*Exercise details*
Could you print the stretch of lines below from the one with "Fig 3. Seasonal" through the one with "Figure 9. ( a", exactly as they stand and without any pictures?

*Records for this task*
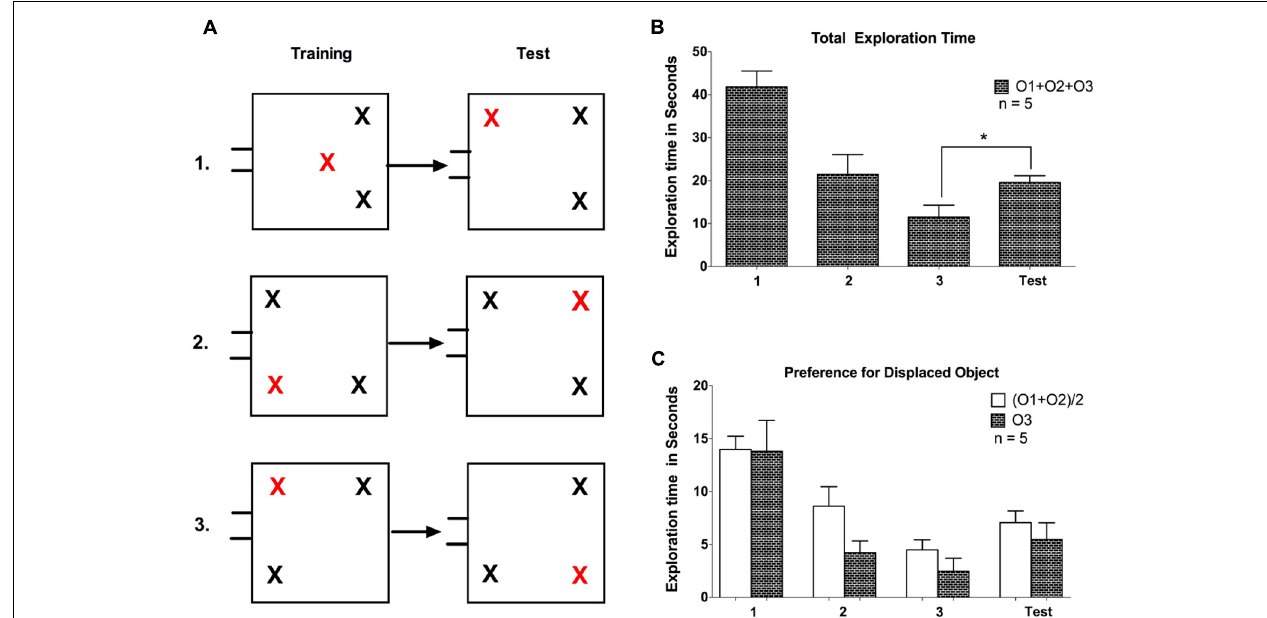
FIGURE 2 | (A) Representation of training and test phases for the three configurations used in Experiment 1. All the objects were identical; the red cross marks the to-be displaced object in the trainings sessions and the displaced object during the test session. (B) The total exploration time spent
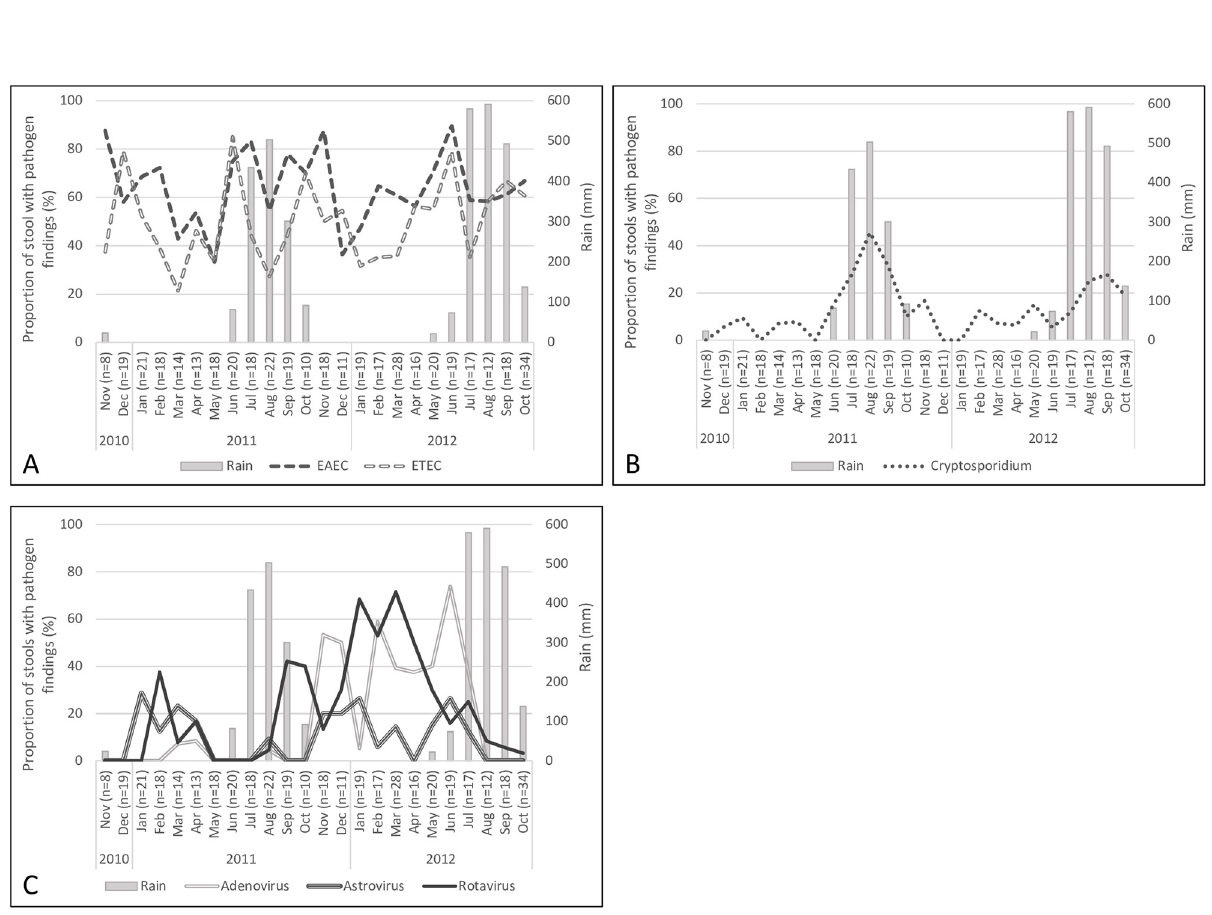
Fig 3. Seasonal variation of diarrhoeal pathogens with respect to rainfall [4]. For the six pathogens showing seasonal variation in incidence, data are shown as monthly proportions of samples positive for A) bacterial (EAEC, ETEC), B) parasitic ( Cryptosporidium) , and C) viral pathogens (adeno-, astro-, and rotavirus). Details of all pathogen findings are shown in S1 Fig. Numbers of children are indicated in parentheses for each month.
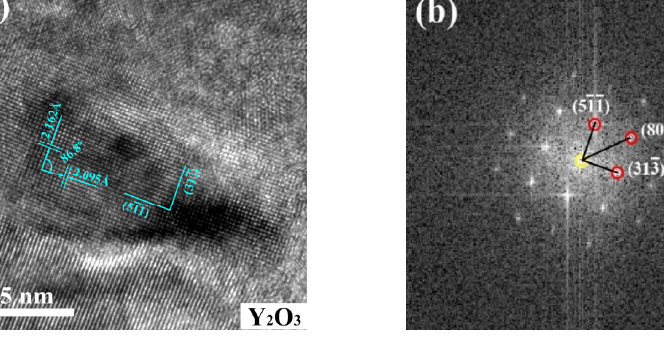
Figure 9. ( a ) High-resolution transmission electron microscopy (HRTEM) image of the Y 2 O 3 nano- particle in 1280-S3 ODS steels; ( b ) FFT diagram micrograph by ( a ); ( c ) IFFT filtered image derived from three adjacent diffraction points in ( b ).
---
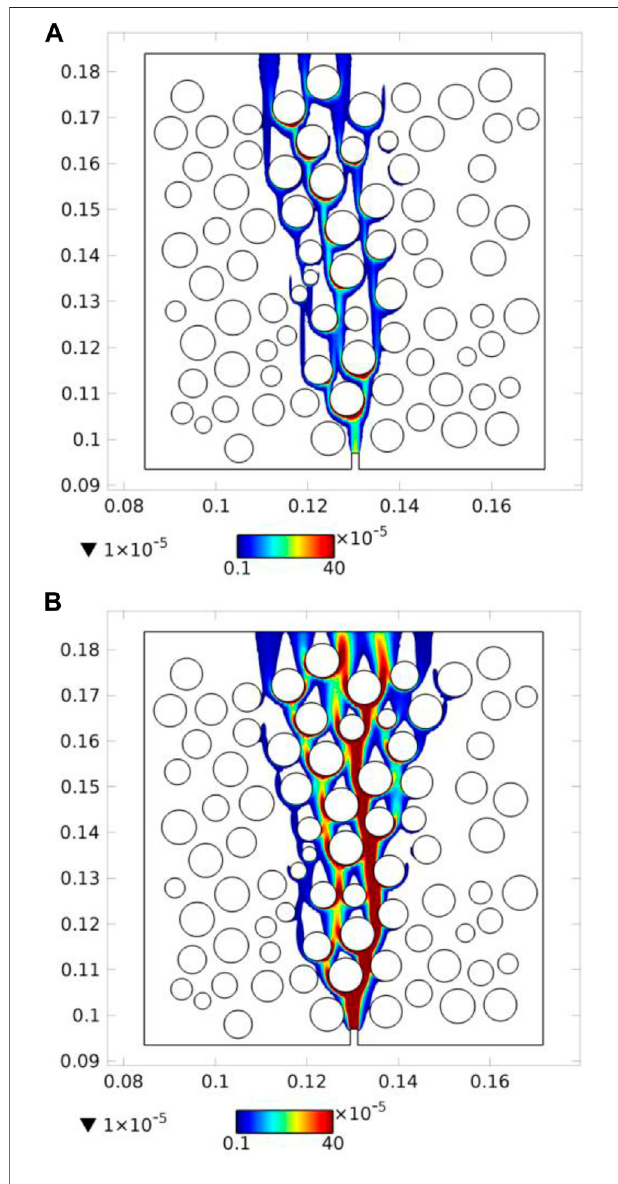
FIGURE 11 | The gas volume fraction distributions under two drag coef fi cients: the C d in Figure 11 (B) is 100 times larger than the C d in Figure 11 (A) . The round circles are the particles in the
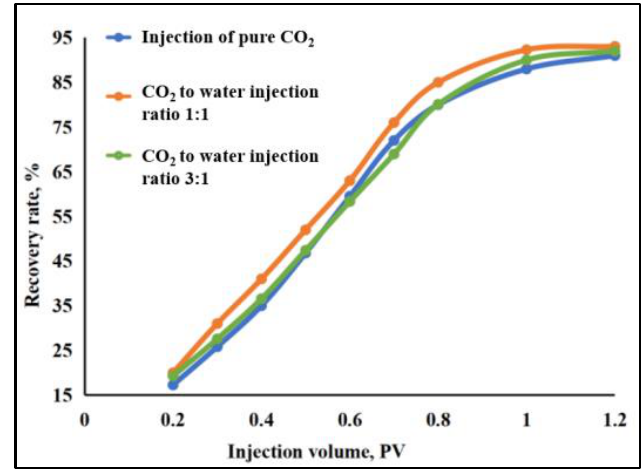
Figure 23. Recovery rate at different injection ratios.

*Task solution*
Fig 3. Seasonal variation of diarrhoeal pathogens with respect to rainfall [4]. For the six pathogens showing seasonal variation in incidence, data are shown as monthly proportions of samples positive for A) bacterial (EAEC, ETEC), B) parasitic ( Cryptosporidium) , and C) viral pathogens (adeno-, astro-, and rotavirus). Details of all pathogen findings are shown in S1 Fig. Numbers of children are indicated in parentheses for each month.
Figure 9. ( a ) High-resolution transmission electron microscopy (HRTEM) image of the Y 2 O 3 nano- particle in 1280-S3 ODS steels; ( b ) FFT diagram micrograph by ( a ); ( c ) IFFT filtered image derived from three adjacent diffraction points in ( b ).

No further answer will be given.